--- DIRECTIONS ---
- A) In the getting-started guide below, rewrite the paragraph beginning "IMPORTANT: We use accelerate" as a short bulleted list that keeps its main facts.
- B) Reproduce word for word the part of the getting-started guide below that opens with the words containing "--vq-ckpt temp/tokenizer_v1.pt" and closes with "dar_tool.py for details.)".
- C) According to the getting-started guide below, what is the minimum PyTorch version required?

GETTING_STARTED.md

June 6, 2025 · View on GitHub

Code Structure

Here’s an overview at the code layout and key modules:

modulepath
Tokenizer train scriptvq_train_accelerate.py
Sequential diffusion tokenizervq_model.py
Sequential diffusion decoderdiff_decoder.py
Tokenizer lossvq_loss.py
------
AR train scripttrain_c2i_accelerate.py
AR Llama backbonesgpt.py (basically unchanged from LlamaGen)
AR generate logicgenerate.py

Getting Started

Requirements

  • PyTorch ≥ 2.1
  • timm, accelerate, datasets
  • xformers (optional)
  • 80GB A100 GPUs (smaller batches for GPUs with lower VRAM)
  • tensorflow for adm evaluation suite

Preparation

mkdir -p temp # For storing temporary checkpoints
python tokenizer/tokenizer_image/utils_repa.py # Download REPA DINO and perform sanity check

IMPORTANT: We use accelerate to train our sequential diffusion tokenizer and D-AR models on multi GPU nodes. Please get yourself familiar with accelerate before proceeding. While the provided demo training scripts are designed for single-node training, they can be easily configured for multi-node setups by modifying relevant parameters. You may also need to modify batch_size or global_batch_size accordingly.

Train or Finetune a Sequential Diffusion Tokenizer

The training script is provided as debug_train_tokenizer.sh, based on accelerate.

bash debug_train_tokenizer.sh

You can simply finetune a sequential diffusion tokenizer from a checkpoint, e.g., temp/tokenizer_v1.pt, by appending this argument to the above script:

--vq-ckpt temp/tokenizer_v1.pt

We provide several dataset interface supports (webdataset, huggingface datasets, or simply folder). You can finetune our tokenizers with your own dataset by varying the --data-path argument. It can start with wds:// or datasets:// with remote streaming data loading (see dar_tool.py for details.)

Evaluate the Sequential Diffusion Tokenizer

See eval_recon_rfid.sh.

Visualize the Sequential Diffusion Tokenizer

See sample_tokenizer.py.

Train a D-AR model

The training script is provided as debug_train_c2i.sh, also based on accelerate. Note that we here tokenize images on the fly during training, which may not be optimal for training throughput.

Evaluate D-AR models

See eval_c2i_fid.sh.

Sample Images from D-AR models

See sample_dar.sh.

--- SUPPLIED MATERIAL ---
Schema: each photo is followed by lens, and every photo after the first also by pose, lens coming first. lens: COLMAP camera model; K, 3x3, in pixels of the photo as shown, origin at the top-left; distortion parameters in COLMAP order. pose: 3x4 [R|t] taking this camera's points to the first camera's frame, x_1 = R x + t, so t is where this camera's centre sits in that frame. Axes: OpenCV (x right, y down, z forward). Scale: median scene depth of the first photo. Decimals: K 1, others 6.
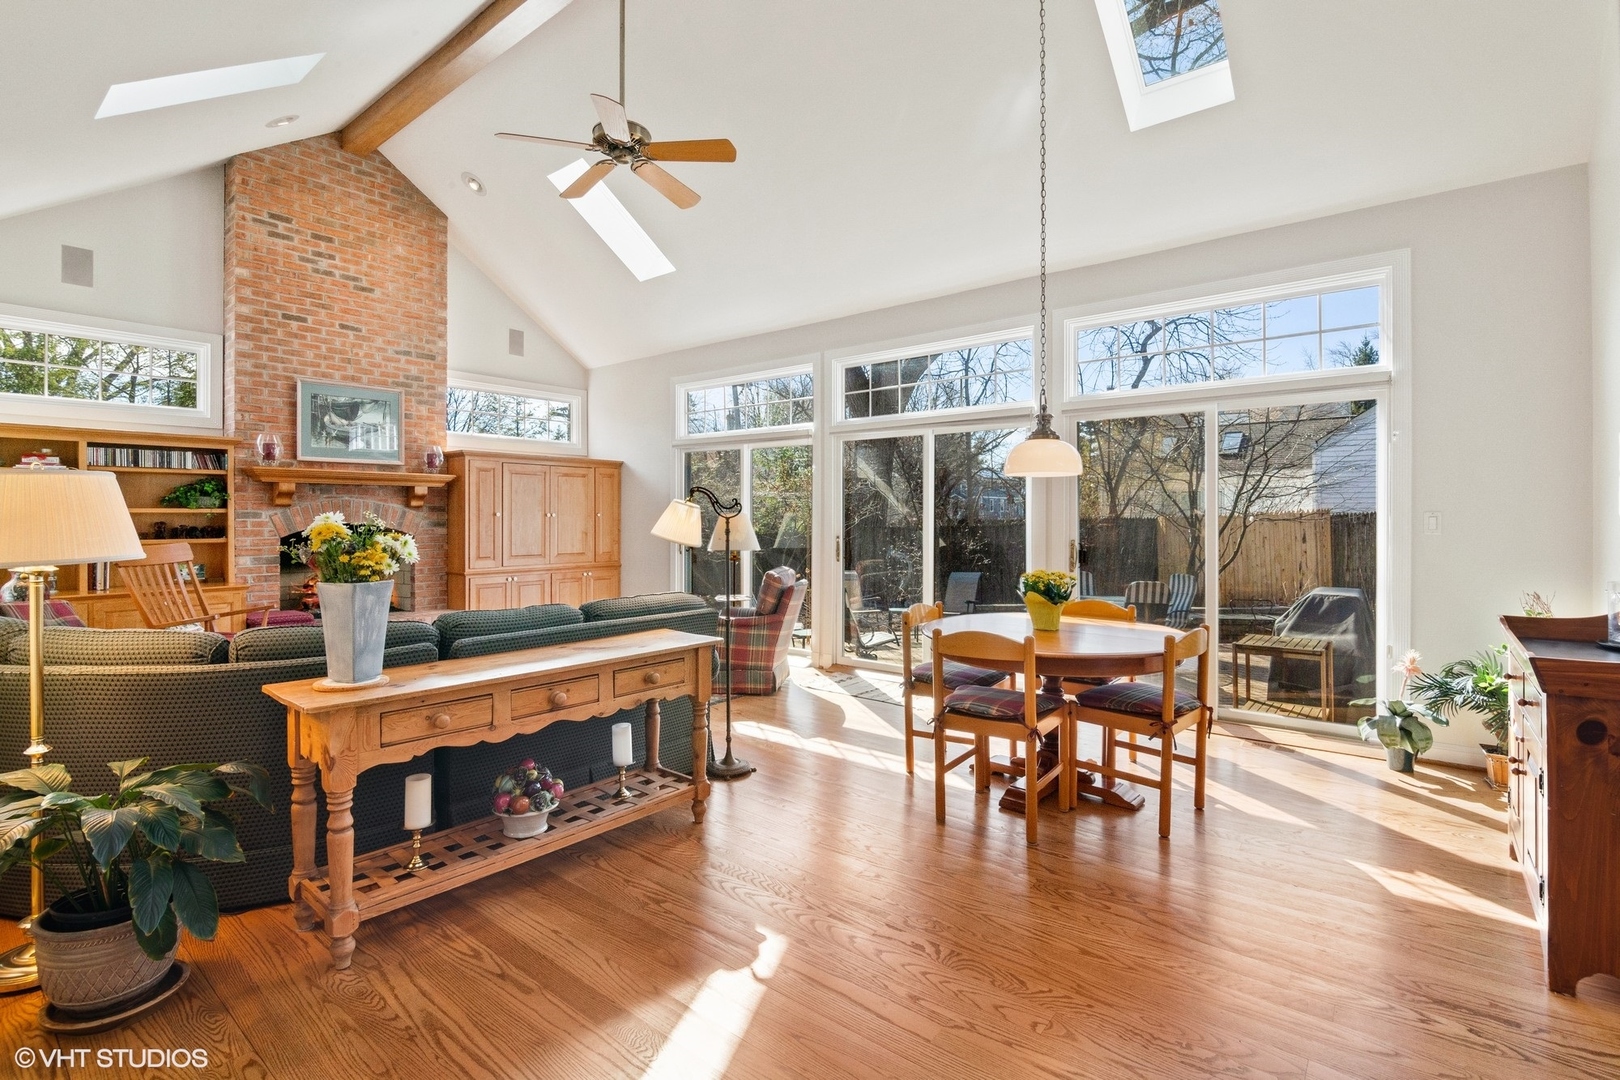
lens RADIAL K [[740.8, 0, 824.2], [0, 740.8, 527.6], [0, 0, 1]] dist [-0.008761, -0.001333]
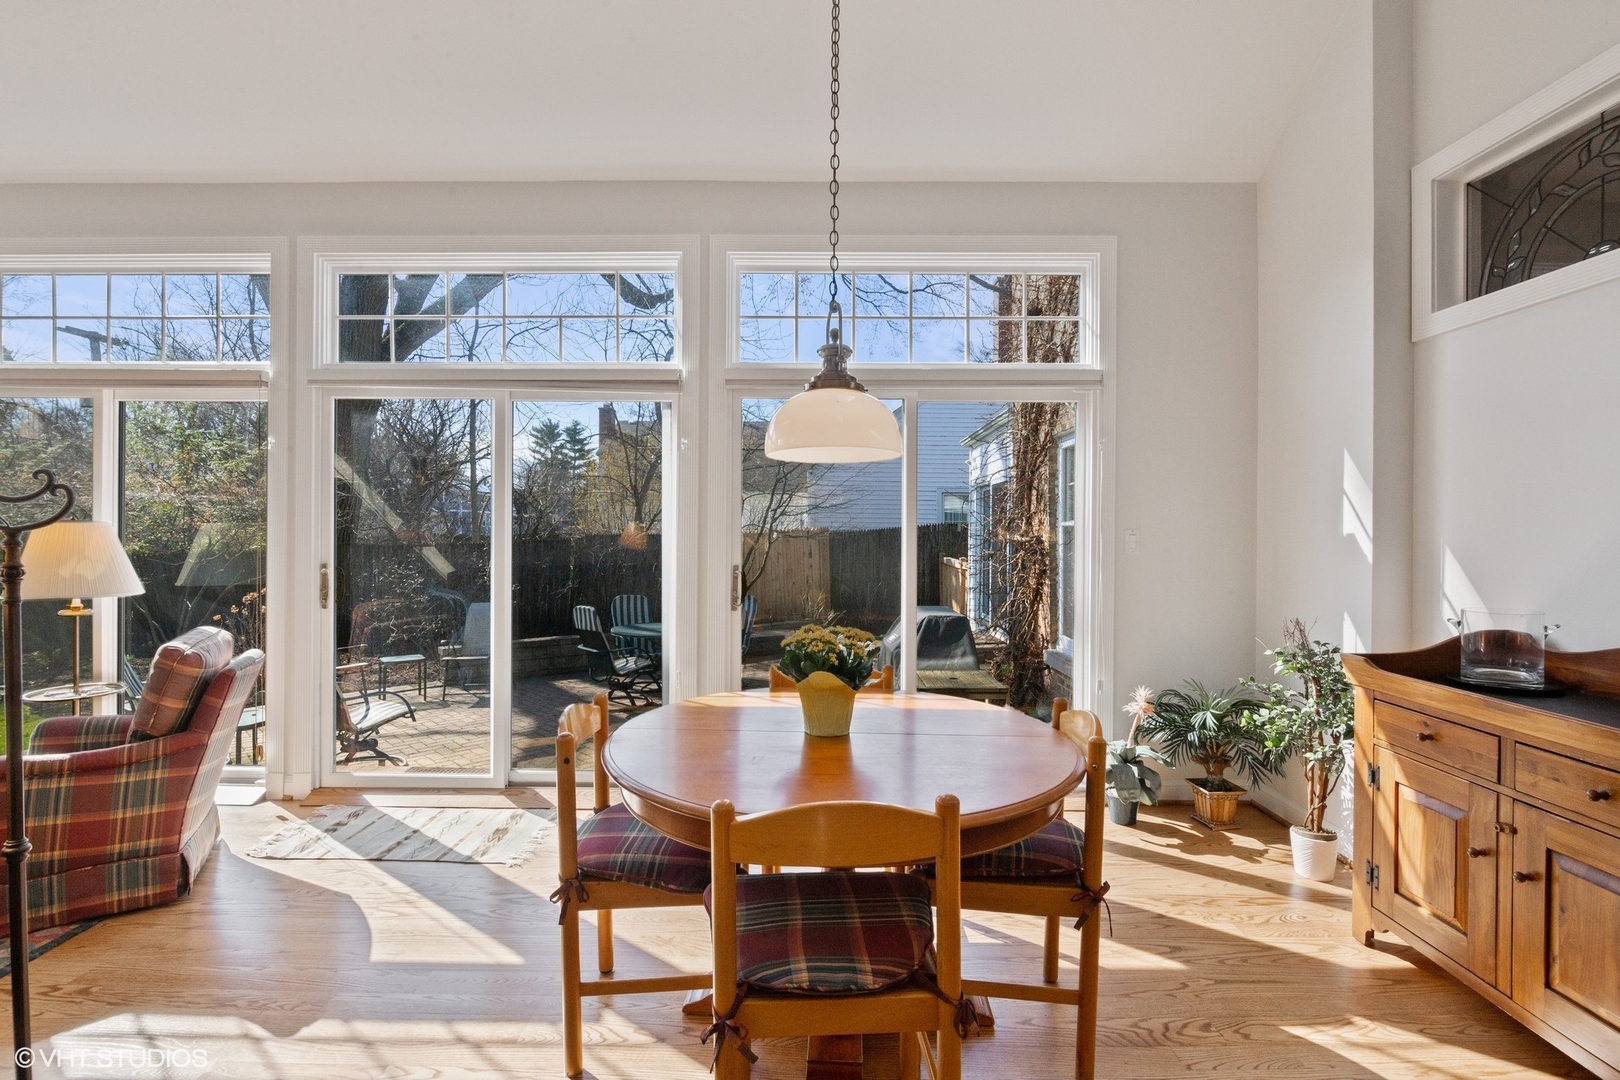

--- SOLUTIONS FOR EACH TASK ---
- A)
- Accelerate is used to train the sequential diffusion tokenizer and the D-AR models on multi-GPU nodes, so get familiar with it before proceeding.
- The demo training scripts are built for single-node training.
- They can be set up for multi-node training by changing the relevant parameters.
- You may also need to adjust batch_size or global_batch_size.

- B)
--vq-ckpt temp/tokenizer_v1.pt

We provide several dataset interface supports (webdataset, huggingface datasets, or simply folder). You can finetune our tokenizers with your own dataset by varying the --data-path argument. It can start with wds:// or datasets:// with remote streaming data loading (see dar_tool.py for details.)

- C) PyTorch 2.1 or later.